The 70th anniversary of the atomic bombing of Hiroshima next month lends a certain symbolism to the announcement of the nuclear deal between Iran and the P5+1 (five permanent members of the UN Security Council and Germany). After more than two weeks of negotiations in Vienna, during which both breakdown and breakthrough seemed equally possible, a deal has been reached to limit Iran’s nuclear programme in return for the lifting of sanctions. This final agreement — following the provisional deal of April — was held up over the contentious issues of international supervision of Iran’s nuclear programme, the UN arms embargo and the pace of sanctions relief. Tuesday’s announcement followed a compromise whereby Tehran will allow UN inspectors to monitor its military sites, but their access will not be automatic and requests for access can be challenged by Tehran. While sceptics are likely to pounce upon this, it’s a climbdown for the Iranians, who had vowed not to allow the IAEA into their military sites. Tehran has further agreed that, should it be found in violation of the deal, sanctions can be restored within 65 days. The UN arms embargo and missile sanctions stay in place for five and eight years respectively.
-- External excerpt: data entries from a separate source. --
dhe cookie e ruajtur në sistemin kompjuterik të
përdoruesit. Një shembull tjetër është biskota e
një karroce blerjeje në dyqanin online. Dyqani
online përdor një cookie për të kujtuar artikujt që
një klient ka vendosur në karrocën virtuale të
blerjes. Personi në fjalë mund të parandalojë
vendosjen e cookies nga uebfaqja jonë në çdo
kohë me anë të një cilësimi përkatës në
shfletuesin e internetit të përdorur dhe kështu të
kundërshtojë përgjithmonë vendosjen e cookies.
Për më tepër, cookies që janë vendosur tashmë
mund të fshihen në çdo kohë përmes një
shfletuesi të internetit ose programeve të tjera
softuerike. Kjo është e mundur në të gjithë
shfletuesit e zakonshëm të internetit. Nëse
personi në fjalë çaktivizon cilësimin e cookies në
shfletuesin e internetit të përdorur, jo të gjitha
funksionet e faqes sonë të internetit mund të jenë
The nuclear dispute has been at the heart of the long confrontation between Washington and Tehran. Notwithstanding the veneer of multilateralism, therefore, the deal is primarily political and bilateral, necessitated by the need for constructive engagement in resolving one of the most difficult issues in an extremely volatile region. That’s why US President Barack Obama and Iranian President Hassan Rouhani see the deal as a triumph for diplomacy. Obama and Iranian Supreme Leader Ali Khamenei deserve credit for persisting with the negotiations, despite stiff opposition in both capitals. If Obama sought to break from congealed ideological narratives about the Middle East in America, Khamenei cut enough room for Rouhani to explore a compromise. Otherwise, enforcing rigorously monitorable restrictions while ending one of the most expansive sanctions regimes could have remained an insurmountable obstacle.
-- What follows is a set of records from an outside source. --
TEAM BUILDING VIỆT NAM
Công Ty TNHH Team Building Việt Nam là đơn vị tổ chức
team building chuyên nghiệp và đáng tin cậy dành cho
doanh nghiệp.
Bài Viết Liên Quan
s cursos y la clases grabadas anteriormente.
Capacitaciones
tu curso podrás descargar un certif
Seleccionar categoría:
Rouhani’s reference to “new horizons” on “shared challenges” — a reference to the campaign against the Islamic State among other things — and a “new chapter” in Iran’s relations with the world hints at the change that is about to come to the Middle East. Undoubtedly, this will make America’s friends, in Israel and the Arab states, nervous about the rise in Iran’s stature. In turn, India, which has supported the negotiations process, must end its long neglect of the region. New Delhi should lend full support to a larger rapprochement between the US and Iran while moving quickly to seize its new diplomatic space in a region so far crippled by the sanctions regime.